━━━━━ Page

Heh, yes. Those were intentionally omitted from this list ;-).

I agree that having the content stick around in failed packfile and
loose object writes is useful as a last-resort recovery mechanism. I
suspect that it is often difficult or impossible to recover the contents
of an object/pack from a broken write, but I think it's better than the
alternative of just throwing it away up front.

> And the philosophy is that we'd leave them sitting around until gc ran
> and found tmp_* in objects/, check their mtimes, and remove them then.
>
> In practice, I don't think I have really seen anybody recover anything
> from a temporary file. You're better off looking at whatever was feeding
> the temporary file (if it was "git add", then look at the filesystem,
> and if it was index-pack, look at the fetch/push source, etc).

Yup.

━━━━━━━━━━

**Tasks and exercises:**
**1.** In the git mailing list excerpt, what should you look at when index-pack was feeding the temporary file?
**2.** Translate this sentence from the git mailing list excerpt into Spanish: "In practice, I don't think I have really seen anybody recover anything from a temporary file."
**3.** Continue the git mailing list excerpt from where it stops.

━━━━━ Data section

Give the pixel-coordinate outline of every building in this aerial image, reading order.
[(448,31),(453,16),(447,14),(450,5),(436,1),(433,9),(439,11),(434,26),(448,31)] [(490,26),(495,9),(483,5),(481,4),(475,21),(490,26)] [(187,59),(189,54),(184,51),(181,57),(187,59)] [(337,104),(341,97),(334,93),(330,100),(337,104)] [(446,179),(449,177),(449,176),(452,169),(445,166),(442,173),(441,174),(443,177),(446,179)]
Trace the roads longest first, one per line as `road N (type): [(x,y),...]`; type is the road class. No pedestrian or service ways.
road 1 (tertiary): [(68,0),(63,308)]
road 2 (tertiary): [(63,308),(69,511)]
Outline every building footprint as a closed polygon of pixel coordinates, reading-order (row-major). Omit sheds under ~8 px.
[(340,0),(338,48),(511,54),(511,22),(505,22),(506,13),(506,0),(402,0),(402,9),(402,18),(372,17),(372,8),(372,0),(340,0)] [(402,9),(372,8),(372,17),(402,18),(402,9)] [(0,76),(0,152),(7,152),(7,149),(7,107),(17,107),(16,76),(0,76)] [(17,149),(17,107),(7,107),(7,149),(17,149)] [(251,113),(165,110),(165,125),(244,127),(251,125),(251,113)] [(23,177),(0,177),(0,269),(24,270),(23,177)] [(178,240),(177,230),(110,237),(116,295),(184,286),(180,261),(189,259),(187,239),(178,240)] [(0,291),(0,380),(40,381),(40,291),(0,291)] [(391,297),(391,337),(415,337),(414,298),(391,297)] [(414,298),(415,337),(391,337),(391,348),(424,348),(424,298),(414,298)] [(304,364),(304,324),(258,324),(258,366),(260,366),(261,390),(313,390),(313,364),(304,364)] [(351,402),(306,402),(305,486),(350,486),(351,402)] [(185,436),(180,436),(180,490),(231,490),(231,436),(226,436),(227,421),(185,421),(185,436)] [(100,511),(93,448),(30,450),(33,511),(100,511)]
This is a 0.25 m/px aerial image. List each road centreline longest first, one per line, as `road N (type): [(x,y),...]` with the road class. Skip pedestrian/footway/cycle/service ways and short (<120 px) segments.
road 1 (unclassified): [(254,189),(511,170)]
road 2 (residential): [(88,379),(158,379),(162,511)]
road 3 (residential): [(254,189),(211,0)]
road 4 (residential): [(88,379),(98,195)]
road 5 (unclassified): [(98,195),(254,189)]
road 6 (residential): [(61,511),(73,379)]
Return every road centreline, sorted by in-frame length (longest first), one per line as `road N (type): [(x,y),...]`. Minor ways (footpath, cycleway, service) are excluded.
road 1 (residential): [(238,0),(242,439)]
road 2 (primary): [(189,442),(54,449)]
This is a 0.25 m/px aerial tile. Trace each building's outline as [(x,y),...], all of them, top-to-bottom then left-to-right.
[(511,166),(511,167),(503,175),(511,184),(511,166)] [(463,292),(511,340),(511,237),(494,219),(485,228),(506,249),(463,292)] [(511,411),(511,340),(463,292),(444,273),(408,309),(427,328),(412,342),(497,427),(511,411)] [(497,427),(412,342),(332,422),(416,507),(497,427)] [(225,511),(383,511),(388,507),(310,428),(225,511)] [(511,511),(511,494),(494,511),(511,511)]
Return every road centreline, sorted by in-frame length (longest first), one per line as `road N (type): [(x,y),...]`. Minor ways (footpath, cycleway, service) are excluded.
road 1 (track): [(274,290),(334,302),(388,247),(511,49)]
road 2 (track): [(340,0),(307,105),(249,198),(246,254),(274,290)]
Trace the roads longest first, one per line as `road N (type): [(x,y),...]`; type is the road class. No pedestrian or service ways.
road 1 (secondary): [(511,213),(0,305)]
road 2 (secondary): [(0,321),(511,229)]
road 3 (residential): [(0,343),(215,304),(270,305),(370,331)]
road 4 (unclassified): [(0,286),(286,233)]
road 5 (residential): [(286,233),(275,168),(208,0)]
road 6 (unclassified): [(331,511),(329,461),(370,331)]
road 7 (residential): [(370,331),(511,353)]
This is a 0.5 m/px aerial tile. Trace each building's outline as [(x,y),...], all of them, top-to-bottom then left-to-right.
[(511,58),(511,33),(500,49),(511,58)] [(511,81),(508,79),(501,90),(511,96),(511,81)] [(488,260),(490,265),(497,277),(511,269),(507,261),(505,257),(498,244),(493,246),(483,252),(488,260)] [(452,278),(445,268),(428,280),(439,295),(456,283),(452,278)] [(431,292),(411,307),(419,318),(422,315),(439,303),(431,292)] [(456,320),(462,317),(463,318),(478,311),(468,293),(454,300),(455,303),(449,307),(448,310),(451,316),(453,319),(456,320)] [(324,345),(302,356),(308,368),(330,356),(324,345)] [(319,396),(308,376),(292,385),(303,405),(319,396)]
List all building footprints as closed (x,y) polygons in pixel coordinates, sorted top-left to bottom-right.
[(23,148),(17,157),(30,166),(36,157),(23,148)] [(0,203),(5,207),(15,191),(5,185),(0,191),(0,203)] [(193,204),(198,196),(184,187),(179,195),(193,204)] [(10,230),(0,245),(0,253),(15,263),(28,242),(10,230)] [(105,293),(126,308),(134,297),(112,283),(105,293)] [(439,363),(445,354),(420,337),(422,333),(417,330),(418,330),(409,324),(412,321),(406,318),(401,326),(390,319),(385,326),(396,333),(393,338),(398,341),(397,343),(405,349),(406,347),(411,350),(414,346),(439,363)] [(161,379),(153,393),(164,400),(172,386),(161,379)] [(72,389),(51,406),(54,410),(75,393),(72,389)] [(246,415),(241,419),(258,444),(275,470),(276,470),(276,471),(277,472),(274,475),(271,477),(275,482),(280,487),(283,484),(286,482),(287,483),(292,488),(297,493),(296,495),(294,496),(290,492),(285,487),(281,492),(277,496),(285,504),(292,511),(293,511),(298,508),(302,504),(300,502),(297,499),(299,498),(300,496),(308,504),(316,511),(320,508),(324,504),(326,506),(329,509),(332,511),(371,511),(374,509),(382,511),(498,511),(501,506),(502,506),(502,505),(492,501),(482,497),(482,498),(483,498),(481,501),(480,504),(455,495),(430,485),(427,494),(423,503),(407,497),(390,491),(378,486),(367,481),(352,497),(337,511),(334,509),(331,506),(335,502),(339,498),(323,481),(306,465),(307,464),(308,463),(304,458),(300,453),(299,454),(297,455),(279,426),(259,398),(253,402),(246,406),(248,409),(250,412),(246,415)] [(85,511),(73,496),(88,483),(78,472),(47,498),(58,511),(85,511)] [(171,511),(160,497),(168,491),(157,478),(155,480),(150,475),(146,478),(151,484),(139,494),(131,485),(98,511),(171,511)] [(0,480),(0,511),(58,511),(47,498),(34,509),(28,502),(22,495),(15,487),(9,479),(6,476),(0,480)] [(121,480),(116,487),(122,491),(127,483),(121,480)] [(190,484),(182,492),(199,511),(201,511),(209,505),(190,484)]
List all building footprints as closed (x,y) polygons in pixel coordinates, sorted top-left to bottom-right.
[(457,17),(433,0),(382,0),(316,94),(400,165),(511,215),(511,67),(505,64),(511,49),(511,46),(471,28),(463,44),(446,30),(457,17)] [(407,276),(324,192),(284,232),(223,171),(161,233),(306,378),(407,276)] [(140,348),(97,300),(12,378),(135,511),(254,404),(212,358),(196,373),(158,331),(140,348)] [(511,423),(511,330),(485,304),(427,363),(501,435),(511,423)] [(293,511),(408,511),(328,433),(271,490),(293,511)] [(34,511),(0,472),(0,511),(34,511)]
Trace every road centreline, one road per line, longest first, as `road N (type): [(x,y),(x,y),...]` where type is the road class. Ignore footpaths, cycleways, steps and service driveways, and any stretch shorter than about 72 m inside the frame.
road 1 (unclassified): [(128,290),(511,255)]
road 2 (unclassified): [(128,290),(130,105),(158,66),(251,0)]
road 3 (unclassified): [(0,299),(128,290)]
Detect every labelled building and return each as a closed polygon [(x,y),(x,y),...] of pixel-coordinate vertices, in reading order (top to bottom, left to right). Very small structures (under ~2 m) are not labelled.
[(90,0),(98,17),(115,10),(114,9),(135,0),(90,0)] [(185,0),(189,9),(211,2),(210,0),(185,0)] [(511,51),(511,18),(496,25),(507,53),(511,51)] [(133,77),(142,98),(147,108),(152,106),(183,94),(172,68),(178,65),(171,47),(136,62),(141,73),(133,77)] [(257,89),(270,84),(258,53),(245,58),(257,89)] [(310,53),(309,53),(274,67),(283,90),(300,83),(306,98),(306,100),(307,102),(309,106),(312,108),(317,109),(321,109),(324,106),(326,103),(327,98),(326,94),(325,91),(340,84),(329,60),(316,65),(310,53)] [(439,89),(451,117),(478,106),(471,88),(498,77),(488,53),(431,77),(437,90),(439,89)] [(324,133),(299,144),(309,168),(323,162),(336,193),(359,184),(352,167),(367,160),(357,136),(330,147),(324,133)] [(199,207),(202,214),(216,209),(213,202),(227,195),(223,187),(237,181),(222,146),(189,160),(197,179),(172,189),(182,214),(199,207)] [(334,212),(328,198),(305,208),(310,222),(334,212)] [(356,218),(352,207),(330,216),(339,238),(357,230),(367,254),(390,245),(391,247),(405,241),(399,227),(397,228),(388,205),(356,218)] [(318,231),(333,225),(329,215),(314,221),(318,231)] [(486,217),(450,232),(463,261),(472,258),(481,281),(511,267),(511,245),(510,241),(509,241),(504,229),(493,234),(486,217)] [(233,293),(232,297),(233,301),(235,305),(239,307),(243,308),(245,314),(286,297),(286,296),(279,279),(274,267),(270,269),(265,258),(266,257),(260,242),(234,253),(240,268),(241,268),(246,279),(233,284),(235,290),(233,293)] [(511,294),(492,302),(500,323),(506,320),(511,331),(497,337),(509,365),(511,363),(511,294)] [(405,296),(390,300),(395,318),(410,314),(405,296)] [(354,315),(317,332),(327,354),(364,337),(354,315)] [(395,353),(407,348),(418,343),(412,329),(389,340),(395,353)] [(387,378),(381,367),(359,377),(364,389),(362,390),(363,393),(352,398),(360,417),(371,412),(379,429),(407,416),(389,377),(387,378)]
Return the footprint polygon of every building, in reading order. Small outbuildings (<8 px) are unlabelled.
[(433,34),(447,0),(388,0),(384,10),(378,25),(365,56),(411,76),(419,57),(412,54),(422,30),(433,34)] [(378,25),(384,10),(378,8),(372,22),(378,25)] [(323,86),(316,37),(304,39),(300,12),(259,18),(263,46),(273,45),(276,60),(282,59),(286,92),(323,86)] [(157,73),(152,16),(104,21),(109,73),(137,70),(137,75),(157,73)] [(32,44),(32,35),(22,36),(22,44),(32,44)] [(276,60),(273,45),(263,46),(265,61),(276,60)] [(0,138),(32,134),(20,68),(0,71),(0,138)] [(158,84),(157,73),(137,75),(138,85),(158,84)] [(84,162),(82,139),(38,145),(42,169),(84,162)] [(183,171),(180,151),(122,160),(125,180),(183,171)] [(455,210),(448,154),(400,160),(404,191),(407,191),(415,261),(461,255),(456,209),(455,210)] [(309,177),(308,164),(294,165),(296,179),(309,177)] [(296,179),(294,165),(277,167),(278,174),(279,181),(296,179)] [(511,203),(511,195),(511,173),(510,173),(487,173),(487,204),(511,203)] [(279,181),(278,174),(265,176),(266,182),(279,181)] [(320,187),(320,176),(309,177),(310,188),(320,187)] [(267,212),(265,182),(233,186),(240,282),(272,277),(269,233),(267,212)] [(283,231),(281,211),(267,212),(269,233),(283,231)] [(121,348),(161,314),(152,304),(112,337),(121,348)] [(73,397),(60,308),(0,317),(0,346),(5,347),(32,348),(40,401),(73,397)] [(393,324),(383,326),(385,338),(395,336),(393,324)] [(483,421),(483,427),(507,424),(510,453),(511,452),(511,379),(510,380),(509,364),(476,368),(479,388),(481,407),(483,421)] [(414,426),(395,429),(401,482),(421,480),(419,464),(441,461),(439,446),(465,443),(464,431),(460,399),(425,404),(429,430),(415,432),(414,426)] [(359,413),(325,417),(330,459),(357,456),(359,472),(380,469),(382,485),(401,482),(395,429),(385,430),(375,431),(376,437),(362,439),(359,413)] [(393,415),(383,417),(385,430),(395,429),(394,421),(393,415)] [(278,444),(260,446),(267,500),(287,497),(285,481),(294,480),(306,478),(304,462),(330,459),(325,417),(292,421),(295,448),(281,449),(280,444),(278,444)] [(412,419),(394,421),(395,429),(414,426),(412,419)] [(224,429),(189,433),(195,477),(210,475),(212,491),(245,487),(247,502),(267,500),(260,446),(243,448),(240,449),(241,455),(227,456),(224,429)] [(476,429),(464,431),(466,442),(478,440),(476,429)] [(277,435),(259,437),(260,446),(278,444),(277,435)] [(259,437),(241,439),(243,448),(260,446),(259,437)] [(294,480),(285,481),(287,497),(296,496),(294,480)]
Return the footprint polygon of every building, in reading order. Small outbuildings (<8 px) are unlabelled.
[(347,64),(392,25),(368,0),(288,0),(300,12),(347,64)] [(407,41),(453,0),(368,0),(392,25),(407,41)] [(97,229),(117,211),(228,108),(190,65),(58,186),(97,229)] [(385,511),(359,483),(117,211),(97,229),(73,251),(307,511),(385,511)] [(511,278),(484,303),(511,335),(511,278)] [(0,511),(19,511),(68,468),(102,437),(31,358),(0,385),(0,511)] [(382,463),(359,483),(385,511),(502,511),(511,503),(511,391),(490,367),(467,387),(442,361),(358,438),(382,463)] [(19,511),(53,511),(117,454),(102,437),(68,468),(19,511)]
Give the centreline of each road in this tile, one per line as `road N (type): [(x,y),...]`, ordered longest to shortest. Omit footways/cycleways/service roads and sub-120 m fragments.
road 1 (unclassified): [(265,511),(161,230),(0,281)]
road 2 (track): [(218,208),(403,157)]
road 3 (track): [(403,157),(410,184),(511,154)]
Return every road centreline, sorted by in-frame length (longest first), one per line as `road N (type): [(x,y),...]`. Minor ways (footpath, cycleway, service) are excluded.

━━━━━━━━━━

**Responses to the tasks:**
**1.** The fetch/push source.

**2.** En la práctica, no creo haber visto realmente a nadie recuperar nada de un archivo temporal.

**3.**
> So I'd argue that we should just treat object/pack tempfiles like the
> rest, and delete them if they don't make it all the way to the rename
> step. If we really want to support debugging, we could perhaps provide
> a run-time knob to leave them in place (and maybe even have it apply to
> _all_ tempfiles).

I dunno... I don't disagree with what you're saying, but it does seem a
little scary to delete files containing data that we might have been
able to recover.

I think the current series ends at a reasonable stopping point... I'd
honestly have to think more about whether I agree with what you're
saying here or not ;-).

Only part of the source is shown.